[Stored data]
--------------------
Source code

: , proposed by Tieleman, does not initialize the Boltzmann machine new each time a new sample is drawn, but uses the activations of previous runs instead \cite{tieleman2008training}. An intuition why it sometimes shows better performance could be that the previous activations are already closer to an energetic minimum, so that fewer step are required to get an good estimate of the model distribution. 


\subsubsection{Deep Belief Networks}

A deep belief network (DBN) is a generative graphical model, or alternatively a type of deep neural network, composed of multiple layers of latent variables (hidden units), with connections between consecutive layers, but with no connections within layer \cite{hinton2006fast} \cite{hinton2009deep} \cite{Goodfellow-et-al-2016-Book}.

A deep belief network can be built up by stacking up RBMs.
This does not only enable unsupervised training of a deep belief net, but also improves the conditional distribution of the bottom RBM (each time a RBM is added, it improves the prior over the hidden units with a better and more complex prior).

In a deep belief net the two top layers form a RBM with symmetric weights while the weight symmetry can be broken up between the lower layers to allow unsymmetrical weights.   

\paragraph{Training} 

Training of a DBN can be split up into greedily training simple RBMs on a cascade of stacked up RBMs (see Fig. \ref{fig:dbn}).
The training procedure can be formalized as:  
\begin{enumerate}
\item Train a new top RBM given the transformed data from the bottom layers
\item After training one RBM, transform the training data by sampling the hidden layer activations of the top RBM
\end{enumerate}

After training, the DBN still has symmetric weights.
--------------------
## Task item
Could you give every entry again, exactly as written?

## Answer below
Source code

: , proposed by Tieleman, does not initialize the Boltzmann machine new each time a new sample is drawn, but uses the activations of previous runs instead \cite{tieleman2008training}. An intuition why it sometimes shows better performance could be that the previous activations are already closer to an energetic minimum, so that fewer step are required to get an good estimate of the model distribution. 


\subsubsection{Deep Belief Networks}

A deep belief network (DBN) is a generative graphical model, or alternatively a type of deep neural network, composed of multiple layers of latent variables (hidden units), with connections between consecutive layers, but with no connections within layer \cite{hinton2006fast} \cite{hinton2009deep} \cite{Goodfellow-et-al-2016-Book}.

A deep belief network can be built up by stacking up RBMs.
This does not only enable unsupervised training of a deep belief net, but also improves the conditional distribution of the bottom RBM (each time a RBM is added, it improves the prior over the hidden units with a better and more complex prior).

In a deep belief net the two top layers form a RBM with symmetric weights while the weight symmetry can be broken up between the lower layers to allow unsymmetrical weights.   

\paragraph{Training} 

Training of a DBN can be split up into greedily training simple RBMs on a cascade of stacked up RBMs (see Fig. \ref{fig:dbn}).
The training procedure can be formalized as:  
\begin{enumerate}
\item Train a new top RBM given the transformed data from the bottom layers
\item After training one RBM, transform the training data by sampling the hidden layer activations of the top RBM
\end{enumerate}

After training, the DBN still has symmetric weights.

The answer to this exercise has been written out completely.